29. Considérant, d’autre part, que les seuls requérants recevables n’ont produit une pièce utile pour établir cet intérêt à agir que le 17 juin 2015, soit peu de jours avant une mise à l’audience initialement prévue le 23 juin 2015, nécessitant un renvoi de l’affaire à l’audience du 31 août 2015, alors que les fins de non recevoir opposées tant par la commune de G que par M. et Mme Z. à ce titre ont été présentées respectivement dès le 21 octobre 2013 et le 24 octobre 2013 ; que cette pratique apparaît manifestement comme dilatoire ».

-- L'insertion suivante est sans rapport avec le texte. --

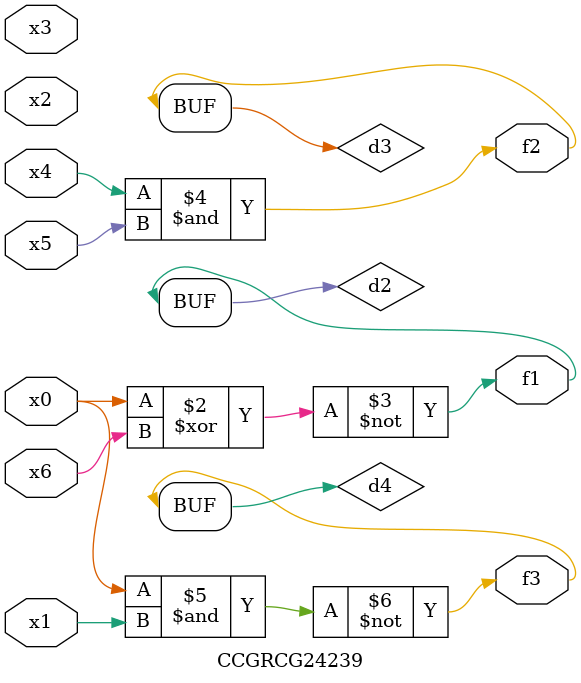
<source format=v>
module CCGRCG24239(
	input x0, x1, x2, x3, x4, x5, x6,
	output f1, f2, f3
);

	wire d1, d2, d3, d4;

	nor (d1, x0);
	xnor (d2, x0, x6);
	and (d3, x4, x5);
	nand (d4, x0, x1);
	assign f1 = d2;
	assign f2 = d3;
	assign f3 = d4;
endmodule

</source>
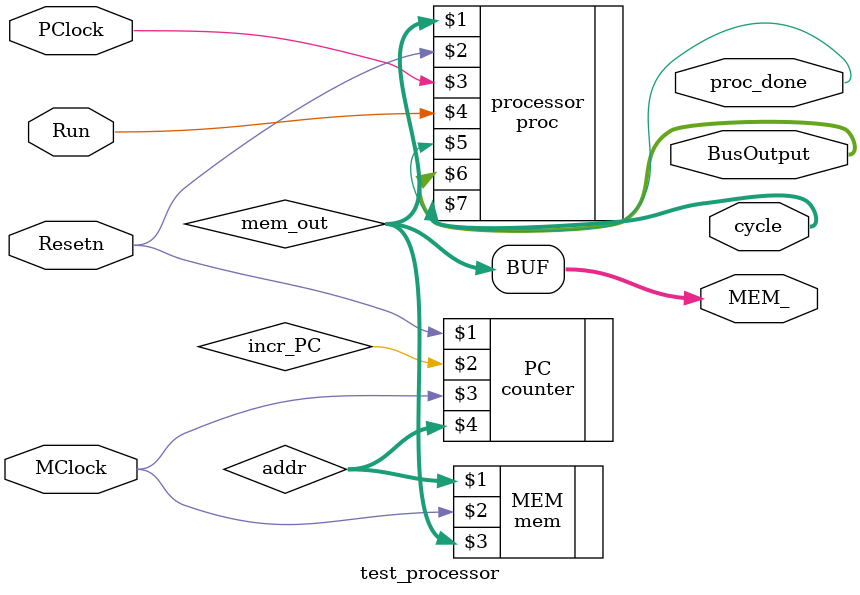
<source format=v>
module test_processor (Resetn, PClock, MClock, Run, proc_done, BusOutput, MEM_, cycle);
	input Resetn, PClock, MClock, Run;
	output proc_done;
	output [15 : 0] BusOutput;

	wire [4 : 0] addr;
	wire [15 : 0] mem_out;
	output [15 : 0] MEM_;
	output [1 : 0] cycle;
	reg proc_run;
	assign MEM_ = mem_out;
	wire incr_PC;
	// assign incr_PC = ;
	/************************* CPU *******************************/
	proc processor (mem_out, Resetn, PClock, Run, proc_done, BusOutput, cycle);
	/************************* MEMory ****************************/
	mem MEM (addr, MClock, mem_out);
	/********************** Program Counter **********************/
	counter PC (Resetn, incr_PC, MClock, addr);

	/*************************************************************/
	/*
	So dumb we don't need clock synchronization here
	*/
endmodule

</source>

Dans cette affaire, le Tribunal a pris en compte plusieurs éléments lui permettant de faire droit à la demande de dommages-et-intérêts :
Sur le caractère abusif du recours :
- Le caractère lacunaire de l’intérêt à agir des requérants ;
- L’absence de pièces justificatives du prétendu intérêt à agir ;
- Le fait que la requête ne présente aucun moyen sérieux pour démontrer l’illégalité du PC attaqué ; nombre de moyens sont inopérants, infondés, irrecevables, assortis de faits insusceptibles de venir à leur soutien ou encore non assortis des précisions permettant d’en apprécier le bien-fondé.
Cette disposition législative instaurée en 2019 devrait permettre aux bénéficiaires lésés par des recours abusifs de se voir indemniser. Mais cela devrait également avoir pour conséquence de dissuader certains requérants en cas de procédure de simple opportunité.